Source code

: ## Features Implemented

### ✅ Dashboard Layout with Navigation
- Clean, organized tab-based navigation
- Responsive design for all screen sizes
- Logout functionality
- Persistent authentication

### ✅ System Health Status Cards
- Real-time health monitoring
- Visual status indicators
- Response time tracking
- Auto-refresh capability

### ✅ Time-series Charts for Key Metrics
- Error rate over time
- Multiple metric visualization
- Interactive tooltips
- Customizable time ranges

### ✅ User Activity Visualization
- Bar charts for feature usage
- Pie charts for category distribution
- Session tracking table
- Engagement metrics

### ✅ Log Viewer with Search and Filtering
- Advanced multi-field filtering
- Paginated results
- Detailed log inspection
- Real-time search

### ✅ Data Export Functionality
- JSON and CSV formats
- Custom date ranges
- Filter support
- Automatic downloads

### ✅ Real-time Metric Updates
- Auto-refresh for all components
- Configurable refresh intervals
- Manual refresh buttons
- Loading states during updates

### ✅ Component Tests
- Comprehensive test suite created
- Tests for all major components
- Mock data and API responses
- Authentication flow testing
--*--
**Work required:**
Scan the entries above and work out how many lines include the word "refresh"; the reply is that number alone.

**Answer box:**
4